The shilling has performed better against the dollar this year compared to key regional trading partners, potentially hurting export earnings from these markets.
Data compiled by financial services firm African Alliance shows that the currencies of Uganda, Tanzania, Rwanda and Egypt have depreciated at a faster rate to the dollar than the Kenya shilling, which is 0.8 per cent up on the dollar year-to-date at 101.45 units, having exchanged within a tight band all year.
On the other hand, the Uganda shilling has depreciated by 0.2 per cent to the dollar this year, the Tanzanian shilling by 1.8 per cent, the Egyptian pound by 11.9 per cent and the Rwanda franc by 5.9 per cent.

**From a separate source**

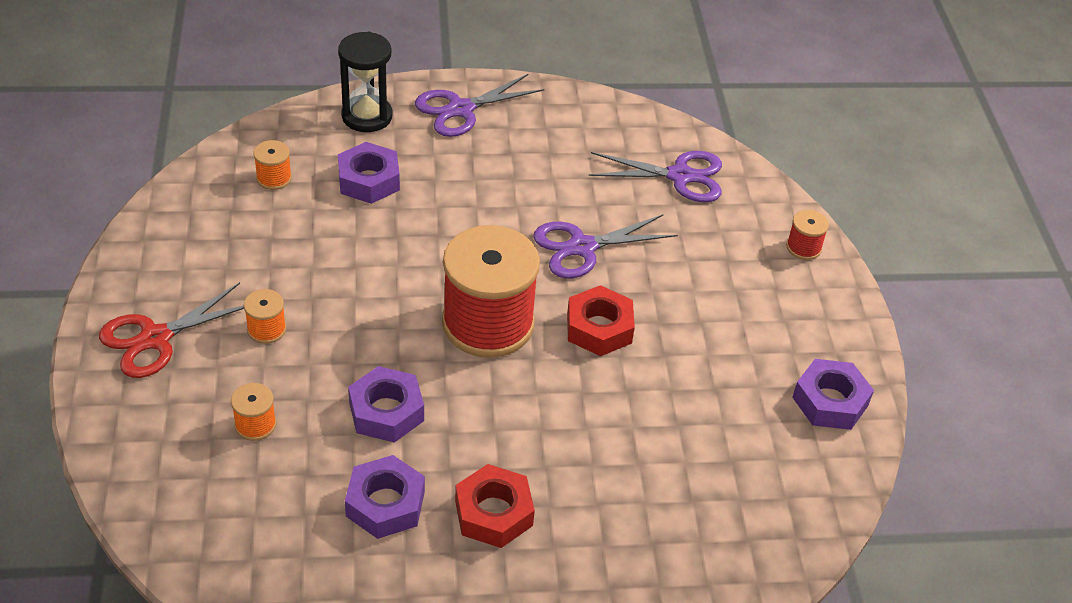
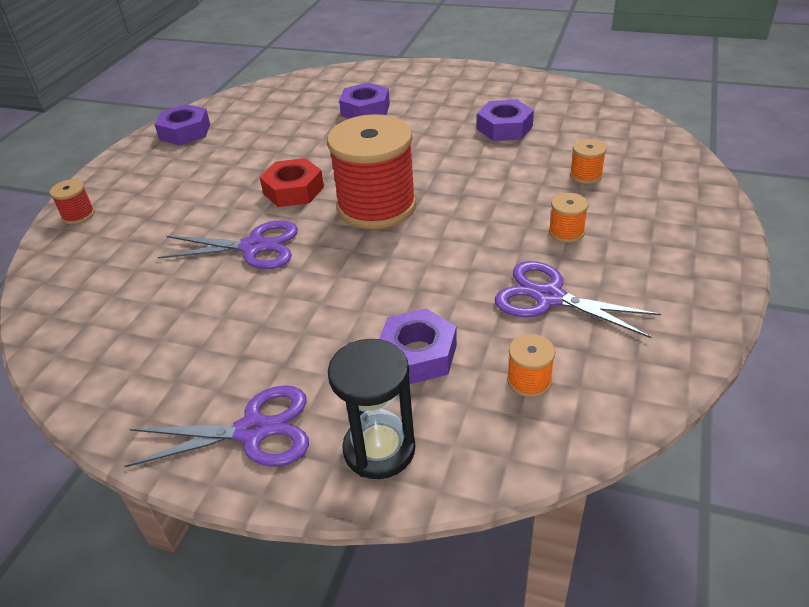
camera: 150 degrees left, 5 degrees down
red scissors [99,283,244,378] -> none
purple nut [348,366,424,443] -> purple nut moved to [339,82,390,119]
red nut [455,464,535,548] -> none
purple scissors [588,151,722,202] -> purple scissors moved to [495,261,661,338]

“A number of factors have kept the shilling stable this year, including healthier inflows, the awareness in the market that the CBK has the muscle to intervene in case of volatility and lower oil prices.
“If our trading partners’ currencies weaken to the dollar at the same time, then our exports there will become more expensive,” said a commercial bank treasury official.
Kenya’s key export destinations in the region include Uganda, Tanzania, Rwanda, Egypt, DR Congo, Somalia and South Sudan.
Data from the Kenya National Bureau of Statistics shows that in the first five months of this year, Uganda imported goods worth Ksh21.5 billion from Kenya, Tanzania Ks2.9 billion and Egypt Ksh9 billion.
With their currencies weaker, importers in these countries will be forced to pay more to purchase dollars to pay for Kenyan goods. The spending power of their customers will also be dented through higher inflation, potentially reducing their buying power.